"""
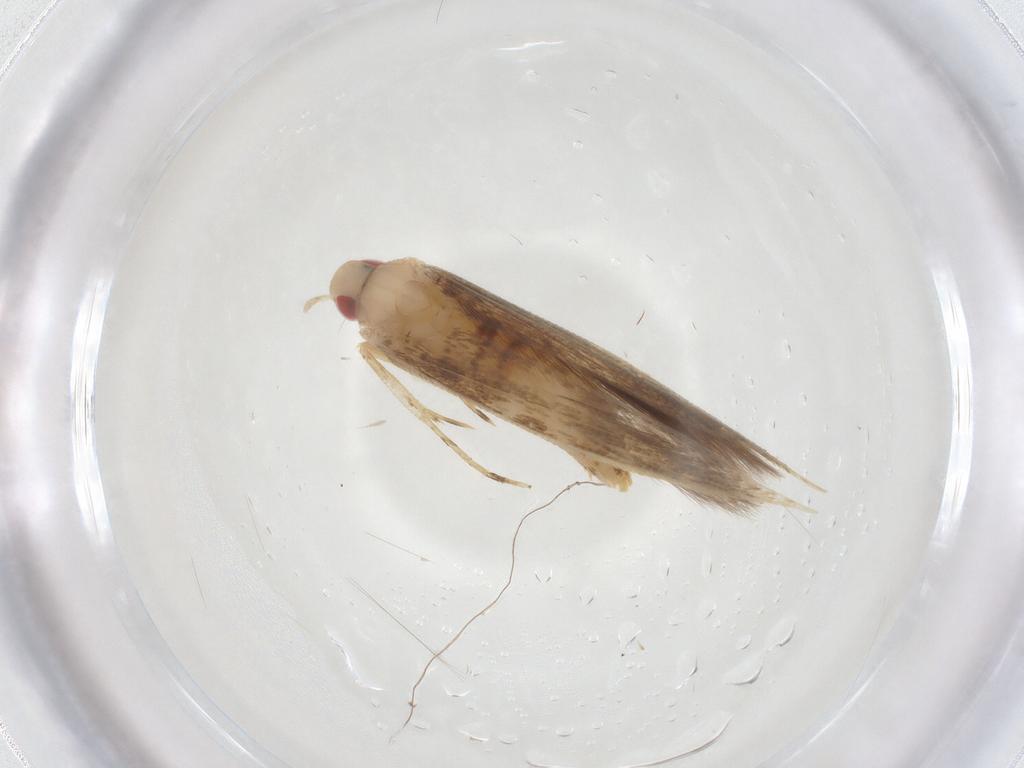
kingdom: Animalia
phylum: Arthropoda
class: Insecta
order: Lepidoptera
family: Cosmopterigidae
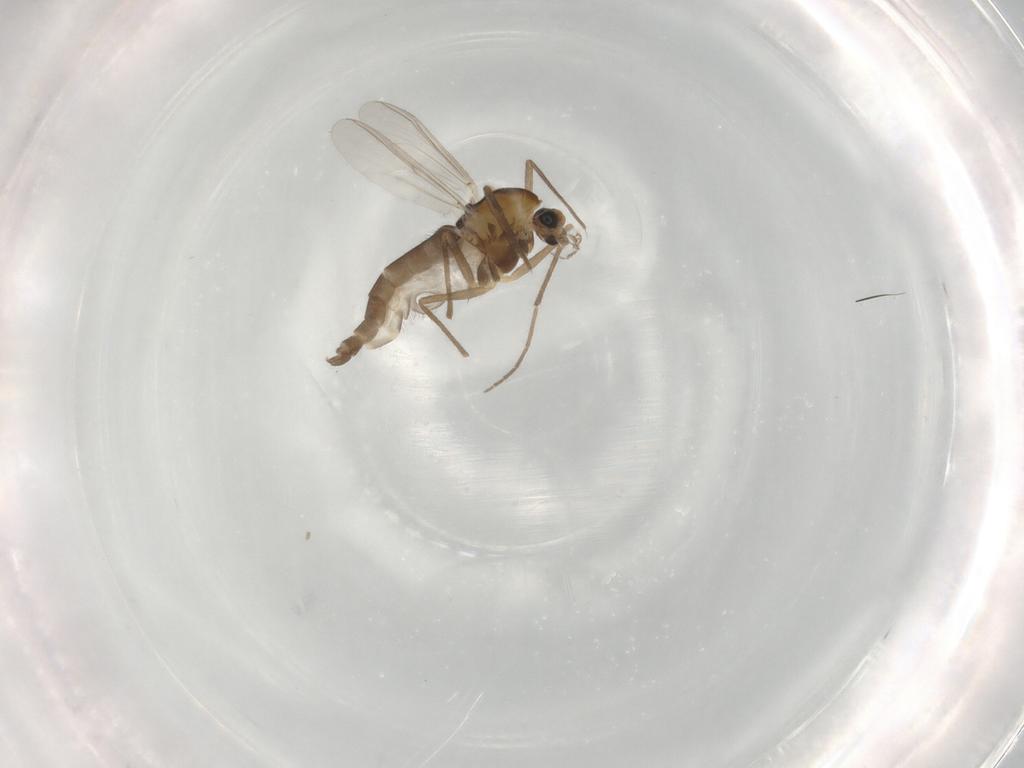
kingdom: Animalia
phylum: Arthropoda
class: Insecta
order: Diptera
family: Chironomidae
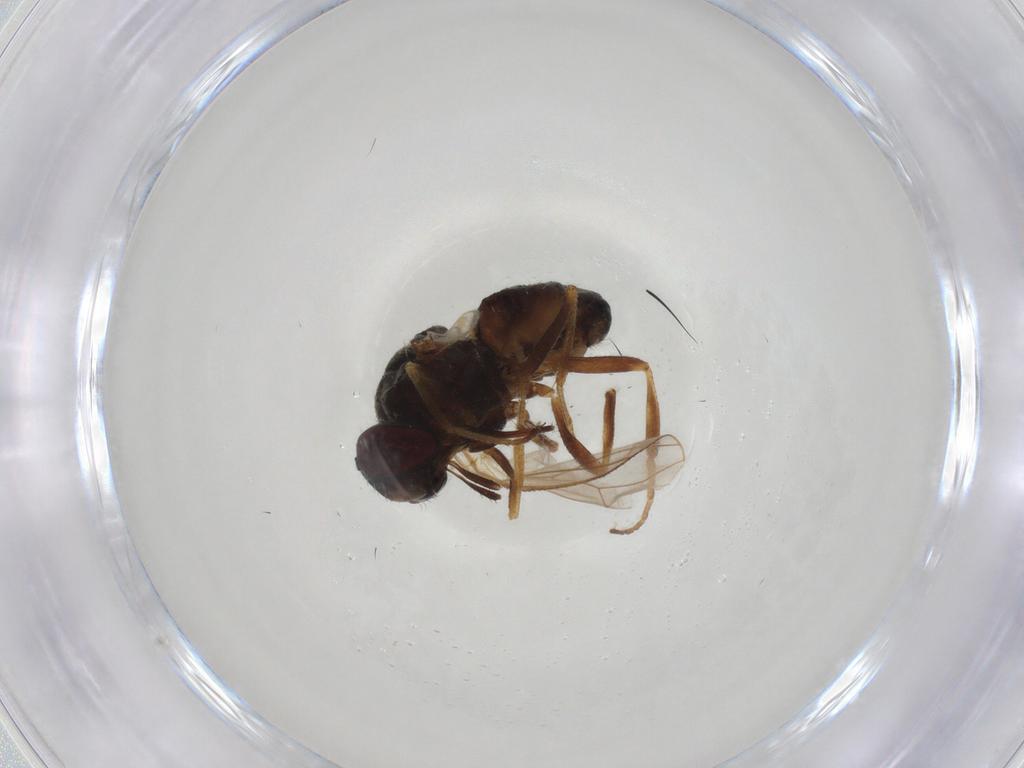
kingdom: Animalia
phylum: Arthropoda
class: Insecta
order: Diptera
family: Muscidae
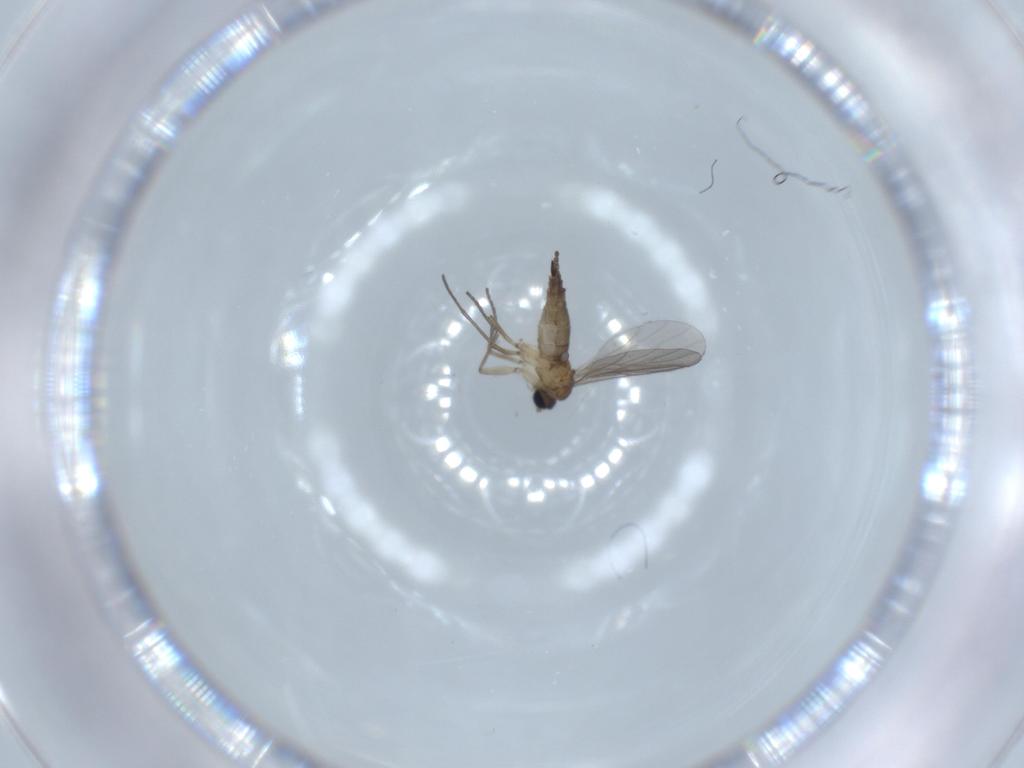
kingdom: Animalia
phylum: Arthropoda
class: Insecta
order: Diptera
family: Sciaridae
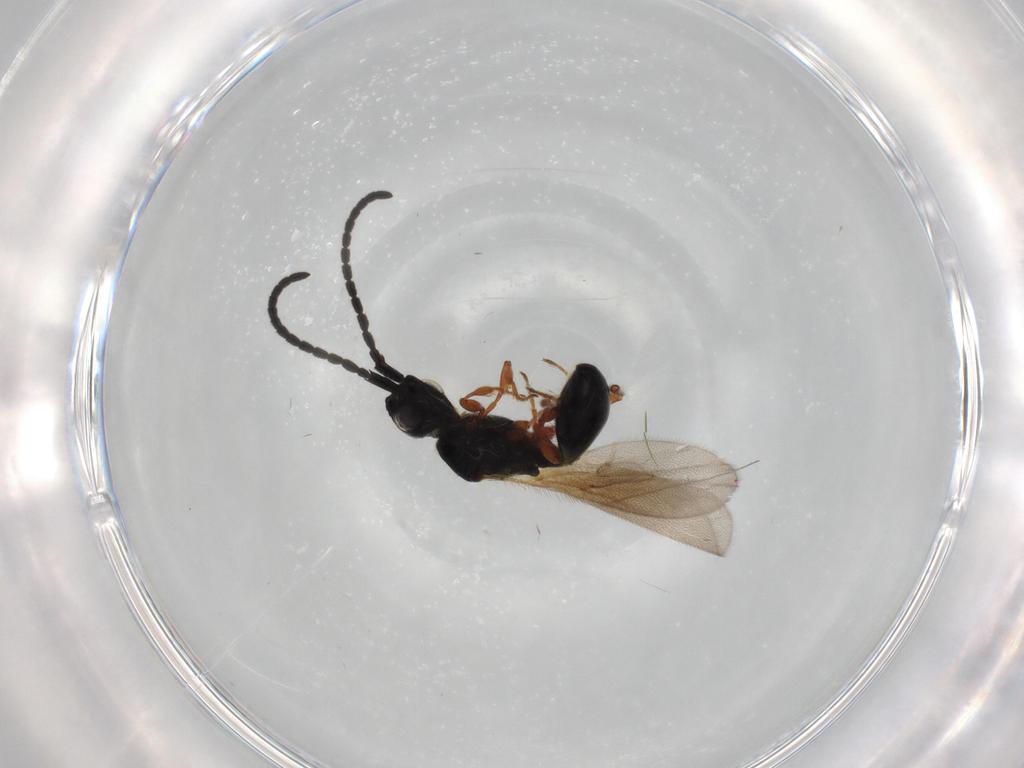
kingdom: Animalia
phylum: Arthropoda
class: Insecta
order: Hymenoptera
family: Diapriidae
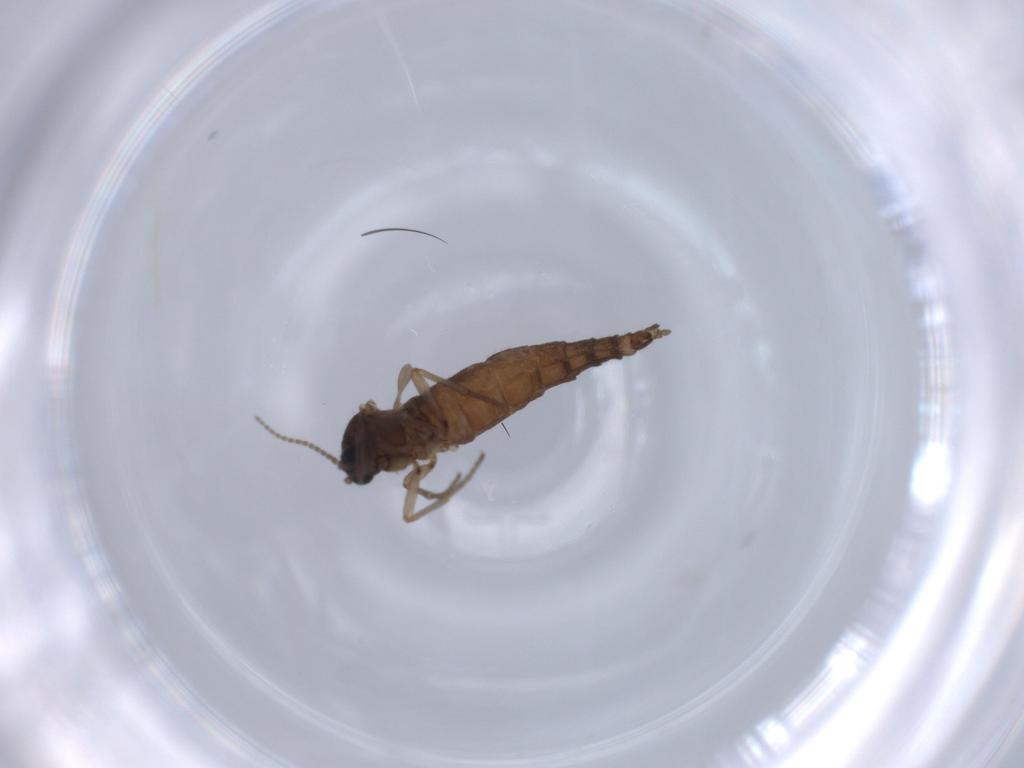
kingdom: Animalia
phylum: Arthropoda
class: Insecta
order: Diptera
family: Sciaridae
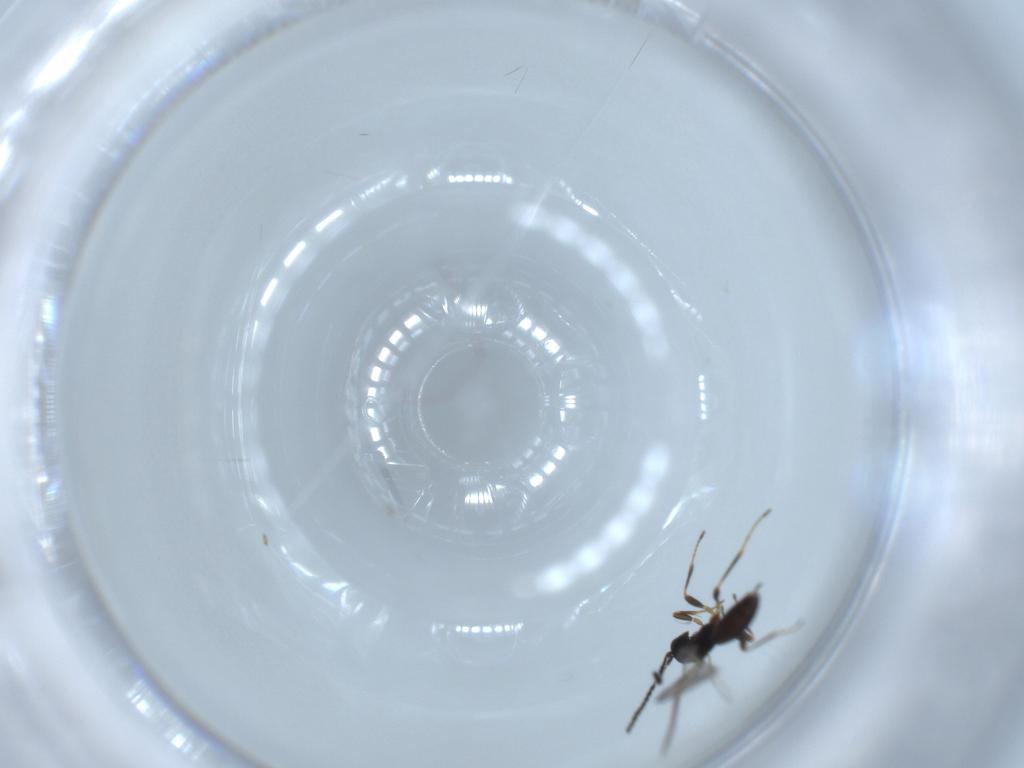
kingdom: Animalia
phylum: Arthropoda
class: Insecta
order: Hymenoptera
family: Braconidae
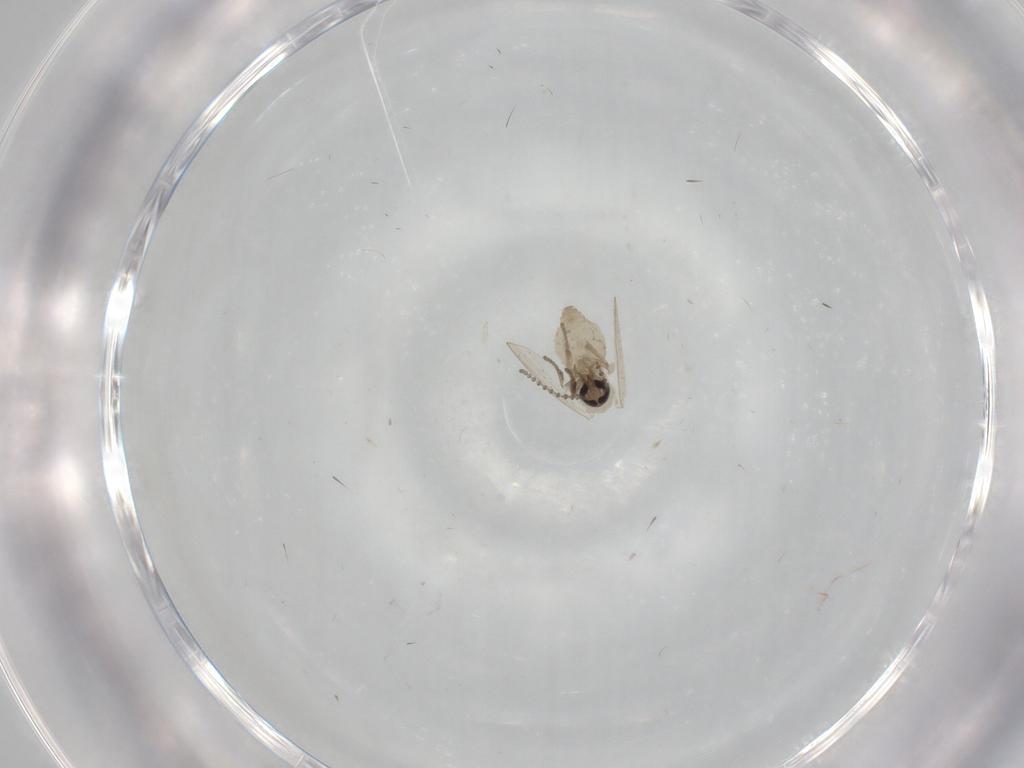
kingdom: Animalia
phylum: Arthropoda
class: Insecta
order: Diptera
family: Psychodidae
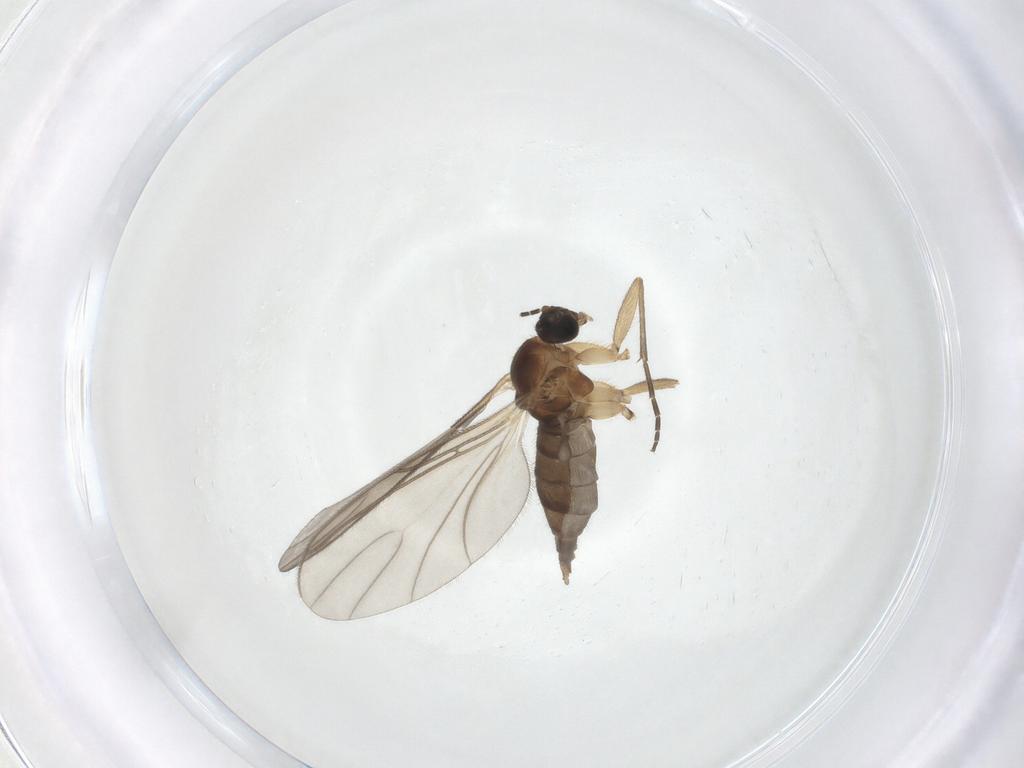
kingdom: Animalia
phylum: Arthropoda
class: Insecta
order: Diptera
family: Sciaridae
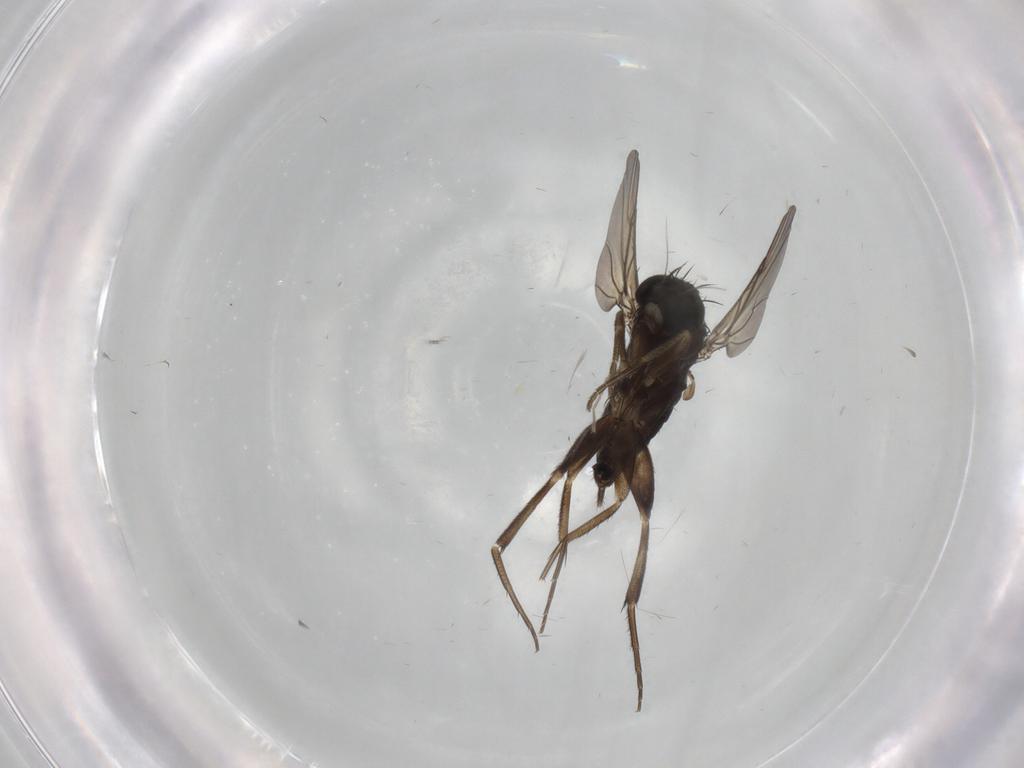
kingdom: Animalia
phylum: Arthropoda
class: Insecta
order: Diptera
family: Phoridae
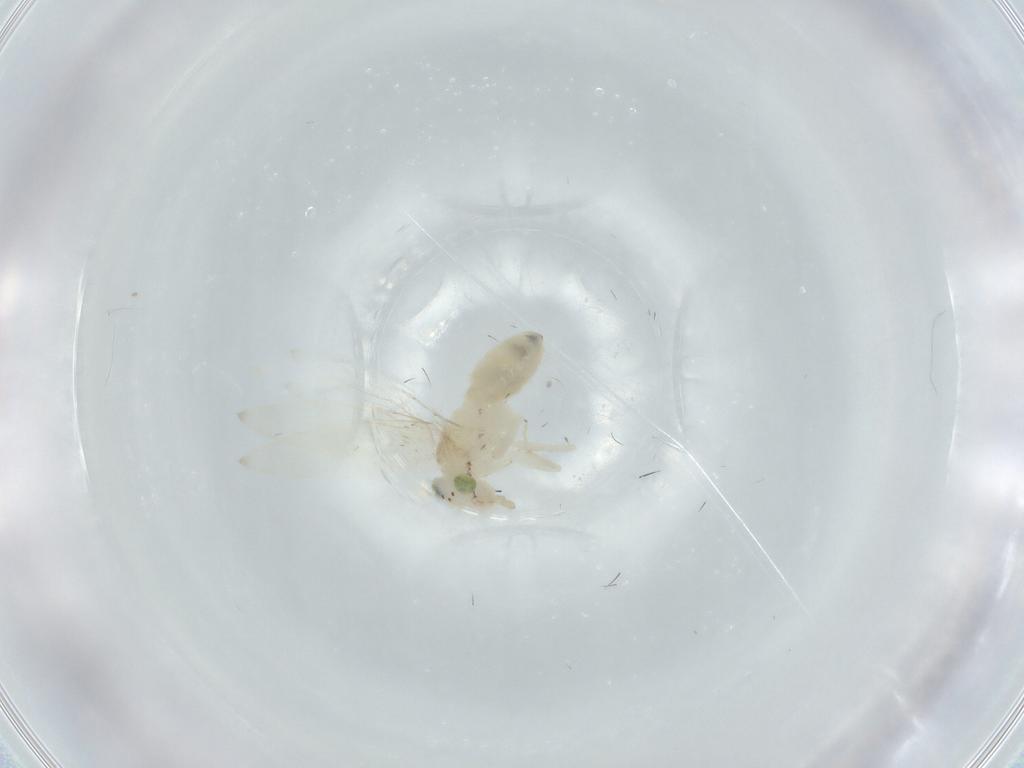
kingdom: Animalia
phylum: Arthropoda
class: Insecta
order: Psocodea
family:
"""
WHAT IS REQUIRED:
Please write out the listing above again, swapping every "phylum" for "division" and keeping everything else the same. Leave the pictures out.

SOLUTION BELOW:
kingdom: Animalia
division: Arthropoda
class: Insecta
order: Lepidoptera
family: Cosmopterigidae
kingdom: Animalia
division: Arthropoda
class: Insecta
order: Diptera
family: Chironomidae
kingdom: Animalia
division: Arthropoda
class: Insecta
order: Diptera
family: Muscidae
kingdom: Animalia
division: Arthropoda
class: Insecta
order: Diptera
family: Sciaridae
kingdom: Animalia
division: Arthropoda
class: Insecta
order: Hymenoptera
family: Diapriidae
kingdom: Animalia
division: Arthropoda
class: Insecta
order: Diptera
family: Sciaridae
kingdom: Animalia
division: Arthropoda
class: Insecta
order: Hymenoptera
family: Braconidae
kingdom: Animalia
division: Arthropoda
class: Insecta
order: Diptera
family: Psychodidae
kingdom: Animalia
division: Arthropoda
class: Insecta
order: Diptera
family: Sciaridae
kingdom: Animalia
division: Arthropoda
class: Insecta
order: Diptera
family: Phoridae
kingdom: Animalia
division: Arthropoda
class: Insecta
order: Psocodea
family:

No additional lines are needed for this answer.